The House Armed Services Committee voted unanimously on an amendment to the 2014 National Defense Authorization Act that would require the Army to finish phase III of the Individual Carbine competition. The competition would determine if, and what rifle may replace the M4 in service today.
The Individual Carbine competition began over five years ago and has pitted offerings from top-tier companies against each other to find out if newer carbines perform better than what’s in use currently, including Colt, FNH, Heckler & Koch, KAC and Remington.
In 2012 the Army began phase II of the competition, having narrowed their selections down to the the Adcor Defense BEAR Elite, the Beretta ARX-160, and the Colt Enhanced M4, FN FNAC, the Heckler & Koch HK416A5 and the Remington ACR, to see if they outperformed the M4A1.
Earlier this year, however, the program was audited by the Defense Department, which determined that the costs of the final trials were inconsistent with the existing M4 upgrade Product Improvement Program (PIP) and found that the Army, which is already facing cutbacks, should push the $49 million set aside for phase III back upstream for other uses.
In May, the Army issued a statement that they in consideration of the audit that they would suspend further evaluation of replacement rifles. The program was suspended, not to see further trials.
The PIP would take existing M4A1s, which already have heavier, cooler-operating barrels than M4s and more consistent full-auto trigger systems and further accuratize them with free-floating handguards and equip them with other off-the-shelf upgrades to make them more effective.
If this amendment becomes law, the Army will have no choice but to complete phase III, unless they cancel the program outright before then.

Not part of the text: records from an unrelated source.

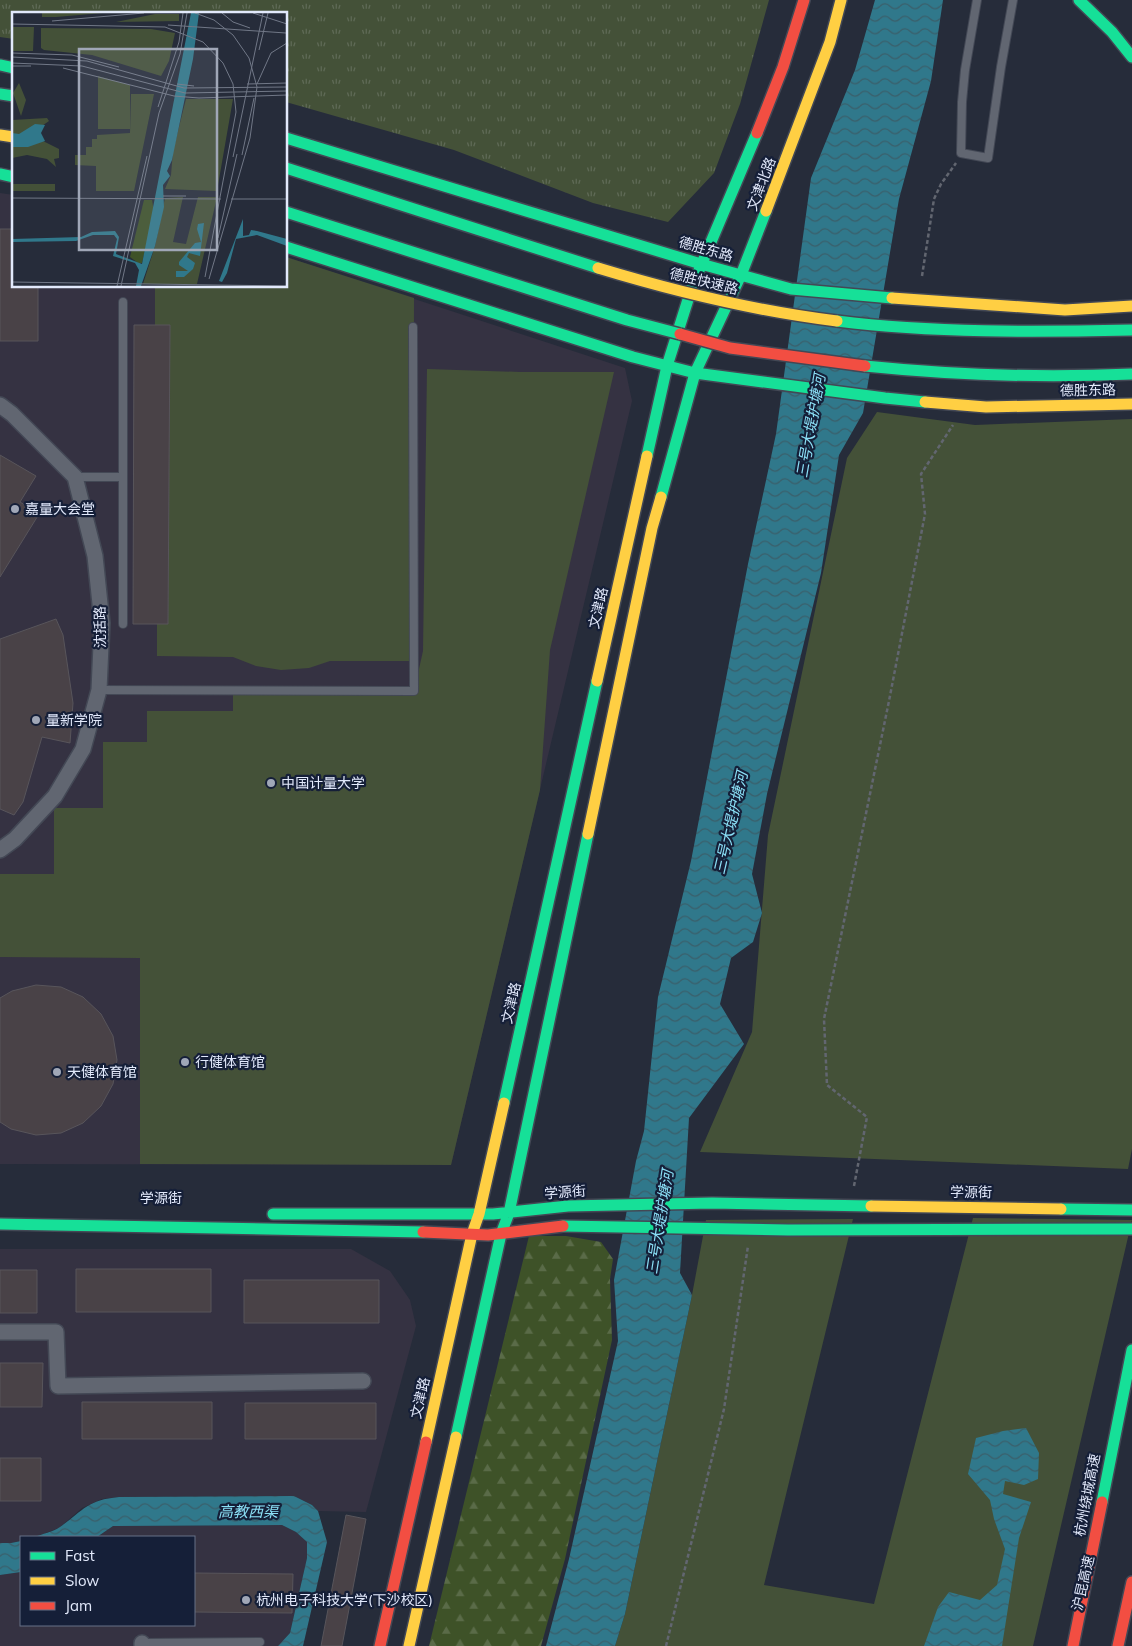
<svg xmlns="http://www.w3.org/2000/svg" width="1132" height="1646" font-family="Mulish,'Noto Sans SC',sans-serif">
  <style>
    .education { fill: #353242 }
    .grass { fill: url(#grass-tufts) }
    .forest { fill: url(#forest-firs) }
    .park { fill: #445138 }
    .water { fill: url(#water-waves) }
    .building { fill: #494247; stroke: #58555b }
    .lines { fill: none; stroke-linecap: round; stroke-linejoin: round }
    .lane-casing { stroke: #434855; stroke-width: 10 }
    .street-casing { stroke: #434855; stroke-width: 18 }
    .fast-casing { stroke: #434855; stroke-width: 14 }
    .slow-casing { stroke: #434855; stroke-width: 14 }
    .jam-casing { stroke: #434855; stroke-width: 14 }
    .path { stroke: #626670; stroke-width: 2.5; stroke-dasharray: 4 2.5; stroke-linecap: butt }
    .lane { stroke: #616671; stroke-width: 8 }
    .street { stroke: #616671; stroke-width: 15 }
    .fast { stroke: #16e098; stroke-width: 11 }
    .slow { stroke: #ffcf43; stroke-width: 11 }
    .jam { stroke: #f24e42; stroke-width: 11 }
    .fast-bridge-casing { stroke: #434855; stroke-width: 14; stroke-linecap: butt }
    .slow-bridge-casing { stroke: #434855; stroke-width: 14; stroke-linecap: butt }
    .jam-bridge-casing { stroke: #434855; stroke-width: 14; stroke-linecap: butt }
    .fast-bridge { stroke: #16e098; stroke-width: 11 }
    .slow-bridge { stroke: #ffcf43; stroke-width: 11 }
    .jam-bridge { stroke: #f24e42; stroke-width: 11 }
    .poi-dot { fill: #a0a7b7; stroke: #151f38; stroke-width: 2 }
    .labels { text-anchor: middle; stroke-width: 4.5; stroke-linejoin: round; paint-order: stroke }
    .street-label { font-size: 14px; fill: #e2e9fb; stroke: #151f38 }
    .poi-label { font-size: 14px; fill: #e2e9fb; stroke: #151f38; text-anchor: start }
    .water-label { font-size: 15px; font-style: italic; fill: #8be0f7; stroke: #151f38 }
    .inset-road { fill: none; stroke: #717887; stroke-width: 1 }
    .view { fill: #a0a7b7; fill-opacity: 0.15; stroke: #a0a7b7; stroke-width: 2.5 }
    .inset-edge { fill: none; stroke: #e2e9fb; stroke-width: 2.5 }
  </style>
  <defs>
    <pattern id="grass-tufts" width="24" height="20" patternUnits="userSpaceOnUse" patternTransform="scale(1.25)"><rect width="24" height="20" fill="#445138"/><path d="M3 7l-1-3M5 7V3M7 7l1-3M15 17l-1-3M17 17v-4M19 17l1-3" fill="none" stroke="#5f6a56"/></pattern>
    <pattern id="forest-firs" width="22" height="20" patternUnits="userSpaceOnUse" patternTransform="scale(1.25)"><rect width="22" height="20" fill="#3e5228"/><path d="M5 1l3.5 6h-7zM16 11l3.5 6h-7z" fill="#5a6b48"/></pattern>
    <pattern id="water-waves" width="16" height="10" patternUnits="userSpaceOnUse" patternTransform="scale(1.25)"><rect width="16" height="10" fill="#30788b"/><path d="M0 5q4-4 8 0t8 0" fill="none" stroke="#3a5f6b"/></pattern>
  </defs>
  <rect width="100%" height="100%" fill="#262c3a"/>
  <path class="education" d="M0,193L14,195V286H286V257L625,368L632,401L451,1165L0,1164Z
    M0,1249H351L390,1271L410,1300L416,1326L366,1512L318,1511L312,1505L294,1496L119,1497L102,1499L82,1508L59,1528L35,1537H21V1541L11,1543H0Z
    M282,1525L296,1532L307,1542V1558L290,1633L278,1646H0V1575L21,1572V1625H194V1537H97L113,1526Z"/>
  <path class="grass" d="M0,0H769L740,104L714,173L668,222L593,203L454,150L286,102V14H14V39L0,37Z"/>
  <path class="forest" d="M529,1236H566L601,1242L613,1259L610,1279L612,1340L565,1559L541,1646H429Z"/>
  <path class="park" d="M286,257L414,298L413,661H330L309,668L281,670L256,666L233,657L157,656V624H168L170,325H155V286H286Z
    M427,369L520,372H614L550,650L540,790L451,1165L140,1164V958L0,957V874H54V808H103V742H147V711H233V690L414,691L423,651Z
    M877,412L975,425L1132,419V1149L1128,1169L700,1152L752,1032L768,835L847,458Z
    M973,1218L1132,1220L1033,1646H615L625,1614L692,1295L706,1220L853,1219L764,1585L874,1604Z"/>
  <path class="water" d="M875,0H943L931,81L899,199L863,413L839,455L821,573L767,794L752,874L762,913L753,942L731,958L720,1004L744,1044L689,1118L680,1273L692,1295L625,1614L615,1646H546L569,1559L618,1341L614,1280L636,1161L644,1131L658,997L691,861L748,564L776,434L811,178L855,70Z
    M1026,1428L1039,1453L1038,1479L1024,1485L1005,1481L1003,1494L1031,1502L1019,1538L1002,1646H924L938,1607L949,1592L980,1600L997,1585L1005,1549L994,1519L990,1500L968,1474L976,1438L1003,1431Z
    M294,1496L312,1505L318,1511L327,1542L303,1646H278L290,1633L307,1558V1542L296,1532L282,1525L113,1526L97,1537H34C42,1534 53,1532 60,1527C84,1510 87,1500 119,1497Z
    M21,1541V1572L0,1575V1543H11Z"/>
  <path class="building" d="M0,229H14V286H38V341H0Z
    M134,325H170L168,624H133Z
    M0,455L36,476L20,502L39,514L0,577Z
    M56,619L63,635L73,703L70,743L42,737L23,802L14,815L0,809V639Z
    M36,985L61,987L83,997L101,1014L113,1036L117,1060L113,1084L101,1106L83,1123L61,1133L36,1135L11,1129L0,1122V998L12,991Z
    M76,1269H211V1312H76Z
    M0,1270H37V1313H0Z
    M244,1280H379V1323H244Z
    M0,1363H43L42,1407H0Z
    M82,1402H212V1439H82Z
    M245,1403H376V1439H245Z
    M0,1458H41V1501H0Z
    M346,1515L366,1519L342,1646H321Z
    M194,1573L293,1574L292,1613L194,1612Z"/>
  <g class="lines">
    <g class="lane-casing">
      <path id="lane" d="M977,0L965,70L962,102L961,153L988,158L1001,67L1013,0
        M123,302V624
        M75,477H122
        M99,690L414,691L413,327
        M142,1643L260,1642"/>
    </g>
    <g class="street-casing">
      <path id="street" d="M0,405L12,414L75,477L95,556L102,623L99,690L83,749L55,796L15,839L0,850
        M0,1332H56L58,1386L363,1381
        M142,1643V1646"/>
    </g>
    <g class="fast-casing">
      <path id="fast" d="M1079,0L1112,32L1132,57
        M0,65L14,68
        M0,94L14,96
        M286,138L701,264L791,289L892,298
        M0,174L14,177
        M286,247L633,357L695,373L885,398L925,402
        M647,456L667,366L692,287L757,133
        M661,497L695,373L741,275L766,211
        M504,1103L597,681
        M1061,1209L1132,1210
        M273,1214H493L568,1206L712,1203L871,1206
        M0,1224L423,1232
        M563,1226L788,1230L1132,1229
        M456,1437L501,1234L509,1213L588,834
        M1102,1502L1132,1350"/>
    </g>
    <g class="slow-casing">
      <path id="slow" d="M0,135L14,137
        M766,211L830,42L841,0
        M892,298L1065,310L1132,306
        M925,402L986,407L1132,404
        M597,681L647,456
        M588,834L652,528L661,497
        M871,1206L1061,1209
        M426,1442L472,1234L479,1214L504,1103
        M409,1646L456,1437"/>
    </g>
    <g class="jam-casing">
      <path id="jam" d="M757,133L783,67L804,0
        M423,1232L488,1235L563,1226
        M380,1646L426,1442
        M1073,1646L1102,1502
        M1118,1646L1132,1582"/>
    </g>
    <path class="path" d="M922,276L934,199L941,184L956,163
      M854,1186L867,1117L827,1085L824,1019L889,701L925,514L921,474L953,425
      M666,1646L724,1409L748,1246"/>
    <use href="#lane" class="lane"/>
    <use href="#street" class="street"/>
    <use href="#fast" class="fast"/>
    <use href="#slow" class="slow"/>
    <use href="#jam" class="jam"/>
    <g class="fast-bridge-casing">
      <path id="fast-bridge" d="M286,168L598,268
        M286,212L627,320L680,334
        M837,321C934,333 1034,332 1132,330
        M865,366C953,375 1043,378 1132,374"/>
    </g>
    <g class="slow-bridge-casing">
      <path id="slow-bridge" d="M598,268C677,292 755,311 837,321"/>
    </g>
    <g class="jam-bridge-casing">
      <path id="jam-bridge" d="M680,334L730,348L865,366"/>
    </g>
    <use href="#fast-bridge" class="fast-bridge"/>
    <use href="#slow-bridge" class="slow-bridge"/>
    <use href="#jam-bridge" class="jam-bridge"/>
  </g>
  <g class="poi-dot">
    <circle cx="15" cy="509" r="5"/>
    <circle cx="36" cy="720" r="5"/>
    <circle cx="271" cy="783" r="5"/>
    <circle cx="185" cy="1062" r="5"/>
    <circle cx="57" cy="1072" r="5"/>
    <circle cx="246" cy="1600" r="5"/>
  </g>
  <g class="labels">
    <g class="street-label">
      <text transform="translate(761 184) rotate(-69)" y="5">文津北路</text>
      <text transform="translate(706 249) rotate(16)" y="5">德胜东路</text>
      <text transform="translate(704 281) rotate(14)" y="5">德胜快速路</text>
      <text transform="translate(1088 390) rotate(-1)" y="5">德胜东路</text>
      <text transform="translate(598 608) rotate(-77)" y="5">文津路</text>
      <text transform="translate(100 627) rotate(-91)" y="5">沈括路</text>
      <text transform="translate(511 1003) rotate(-77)" y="5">文津路</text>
      <text transform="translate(565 1192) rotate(-4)" y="5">学源街</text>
      <text transform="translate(971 1192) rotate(1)" y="5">学源街</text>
      <text x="161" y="1203">学源街</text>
      <text transform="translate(420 1398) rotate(-77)" y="5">文津路</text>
      <text transform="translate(1087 1495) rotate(-79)" y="5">杭州绕城高速</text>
      <text transform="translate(1083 1583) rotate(-77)" y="5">沪昆高速</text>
    </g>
    <g class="poi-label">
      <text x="25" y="514">嘉量大会堂</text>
      <text x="46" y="725">量新学院</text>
      <text x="281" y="788">中国计量大学</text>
      <text x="195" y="1067">行健体育馆</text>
      <text x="67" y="1077">天健体育馆</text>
      <text x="256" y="1605">杭州电子科技大学(下沙校区)</text>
    </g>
    <g class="water-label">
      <text transform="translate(811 426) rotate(-80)" y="5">三号大堤护塘河</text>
      <text transform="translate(731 823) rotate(-77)" y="5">三号大堤护塘河</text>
      <text transform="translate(660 1222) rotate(-81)" y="5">三号大堤护塘河</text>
      <text x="248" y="1517">高教西渠</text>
    </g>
  </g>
  <g transform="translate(12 12)">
    <rect width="275" height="275" fill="#262c3a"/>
    <path d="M30,1H91L44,5H30ZM143,2H167V9L104,10ZM0,15H22L21,39H0ZM29,16L139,17L163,21L157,49L149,64L80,43L32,38L29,36ZM7,71L14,88L9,104L1,81ZM35,106L37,109L27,116V127L47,137V146L42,147L44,155L35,147L15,143L0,146V108ZM0,172H43V179H0Z" fill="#445138"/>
    <path d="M132,188H140L142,200L130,251H126L118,245Z" fill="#3e5228"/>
    <path d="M86,64L118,73V117H86ZM119,82H142L122,179H84V154L63,153V143H74V135H80V127H85V123L118,121ZM174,87H221L205,179L153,177L159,163L161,139ZM171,185L161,230L174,232L186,185H205L185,272H131L143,234L153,186Z" fill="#445138"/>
    <path d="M179,1H187L181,47L160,148L155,159L158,164L151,173L152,195L143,234L129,274H124L127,258L123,251L101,244L105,227L102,223H81L64,229L0,230V227L69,225L80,220L103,219L107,225L104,242L130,252ZM23,112L33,113L29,121L33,129L16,135H0V121L7,122ZM231,207V224L237,223L239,218L245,219L275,227V234L245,223L224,227L215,261L210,270L207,269ZM192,211L188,244L177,241L175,245L183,251L181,257L172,265H164V259H176L167,253V250L183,231L189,230L185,217L186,212Z" fill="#30788b"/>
    <path class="inset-road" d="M183,1L202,8L221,23L237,46L245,75L238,126L197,267M210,1L221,10L238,16M241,1L275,12M40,9L132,1M0,12L153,15L191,30L211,51L221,72L224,100L193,265M156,13L274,21M247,38L256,1M0,41L60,43L107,55M0,45L75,49L172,76L275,75M0,51L70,54L173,81L275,79M0,54H19M51,56L162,84L187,86L275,83M165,72L182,74M235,72L275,71M245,72L259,41L275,31M146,95L167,30L171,1M230,143L242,86M221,145L251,1M151,184H174M0,186L209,187M219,187H275M206,226L225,142M0,270L275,274M105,274L135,144M109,274L147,101L168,42L175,1"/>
    <path class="view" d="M67,37H205V238H67Z"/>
    <rect width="275" height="275" class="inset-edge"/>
  </g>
  <rect x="20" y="1536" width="175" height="90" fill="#151f38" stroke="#677086"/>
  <rect x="30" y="1552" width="25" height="8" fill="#16e098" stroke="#677086"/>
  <text x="65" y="1561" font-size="15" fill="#e2e9fb">Fast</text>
  <rect x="30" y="1577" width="25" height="8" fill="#ffcf43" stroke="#677086"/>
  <text x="65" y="1586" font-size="15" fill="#e2e9fb">Slow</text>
  <rect x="30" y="1602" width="25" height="8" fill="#f24e42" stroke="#677086"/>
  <text x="65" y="1611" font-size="15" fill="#e2e9fb">Jam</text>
</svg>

On the one hand, this gives hope to all the companies that were slated to compete in phase III, but it may force the Army’s hand to cut the program loose before they are forced to pledge more of their budget towards it.
The Army just signed a $77 million contract with FNH to purchase 24,000 new M4A1s to replace older M4s as needed. While the Improved Carbine has reliability and accuracy standards that exceed the M4’s, the PIP-improved M4A1s offer a to-be-determined middle ground between what’s in service now and what the Improved Carbine promises — and it’s already in the works.
Do you think it’s wise for the Army to evaluate a possible advanced replacement for their current carbines? Or do you think they’re throwing good money after bad and should focus on reigning in their budget?